Task material:

- - -

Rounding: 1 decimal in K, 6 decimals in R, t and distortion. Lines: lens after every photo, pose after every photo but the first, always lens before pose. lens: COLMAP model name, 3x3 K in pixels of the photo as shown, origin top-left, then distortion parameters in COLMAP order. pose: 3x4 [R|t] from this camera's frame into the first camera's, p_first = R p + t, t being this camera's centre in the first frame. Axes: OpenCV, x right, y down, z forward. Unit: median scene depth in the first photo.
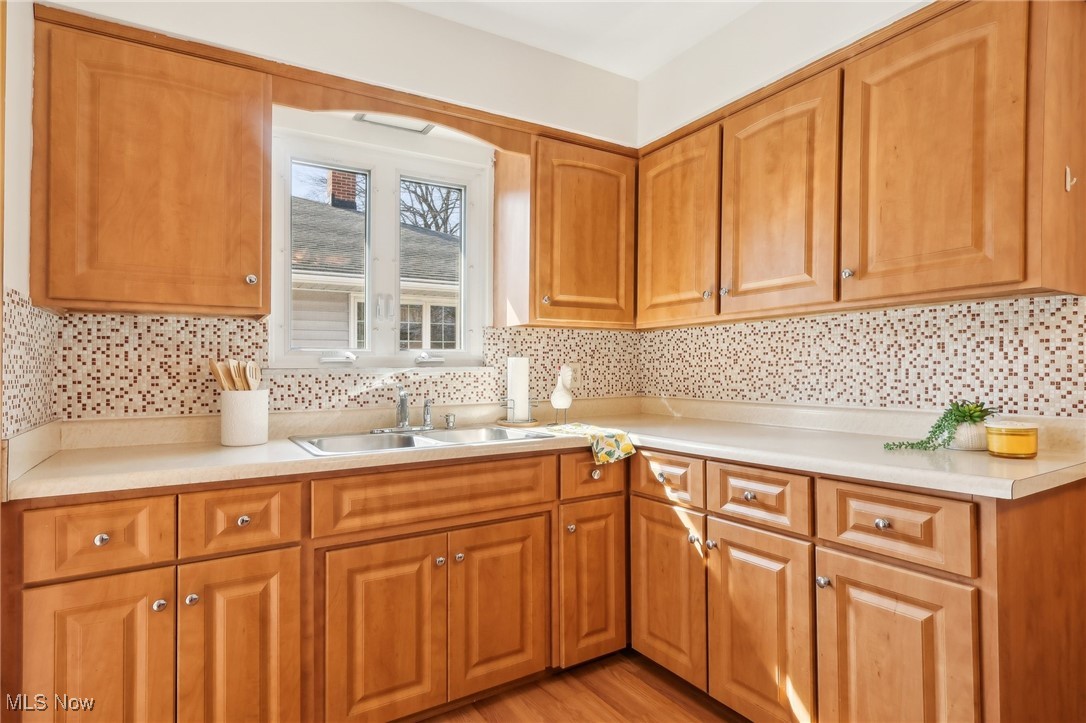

- - -

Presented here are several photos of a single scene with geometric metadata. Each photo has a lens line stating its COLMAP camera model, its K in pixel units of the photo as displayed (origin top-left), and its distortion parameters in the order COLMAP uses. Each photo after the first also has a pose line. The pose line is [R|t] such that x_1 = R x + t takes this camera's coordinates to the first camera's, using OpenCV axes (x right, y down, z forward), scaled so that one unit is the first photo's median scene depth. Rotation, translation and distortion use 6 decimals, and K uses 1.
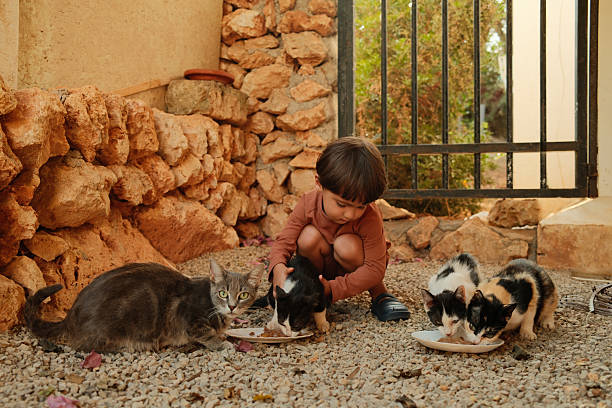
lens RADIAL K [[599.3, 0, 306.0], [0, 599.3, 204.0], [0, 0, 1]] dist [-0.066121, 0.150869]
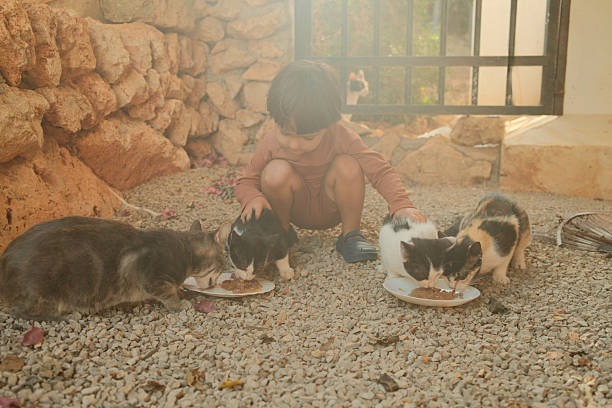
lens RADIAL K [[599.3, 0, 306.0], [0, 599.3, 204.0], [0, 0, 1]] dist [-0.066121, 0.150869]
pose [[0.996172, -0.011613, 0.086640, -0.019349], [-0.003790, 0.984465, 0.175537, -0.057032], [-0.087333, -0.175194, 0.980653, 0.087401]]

- - -

What you will do: Express the data that opens with the line containing "Presented here are" and closes with the line containing "-0.175194, 0.980653, 0.087401]]", both included, as a two-column CSV with the header instruction,output. Each row pairs one text with its answer, each in a single quoted field with line breaks turned into spaces, and no pictures appear.

Response for this exercise:
instruction,output
"Presented here are several photos of a single scene with geometric metadata. Each photo has a lens line stating its COLMAP camera model, its K in pixel units of the photo as displayed (origin top-left), and its distortion parameters in the order COLMAP uses. Each photo after the first also has a pose line. The pose line is [R|t] such that x_1 = R x + t takes this camera's coordinates to the first camera's, using OpenCV axes (x right, y down, z forward), scaled so that one unit is the first photo's median scene depth. Rotation, translation and distortion use 6 decimals, and K uses 1.","lens RADIAL K [[599.3, 0, 306.0], [0, 599.3, 204.0], [0, 0, 1]] dist [-0.066121, 0.150869] lens RADIAL K [[599.3, 0, 306.0], [0, 599.3, 204.0], [0, 0, 1]] dist [-0.066121, 0.150869] pose [[0.996172, -0.011613, 0.086640, -0.019349], [-0.003790, 0.984465, 0.175537, -0.057032], [-0.087333, -0.175194, 0.980653, 0.087401]]"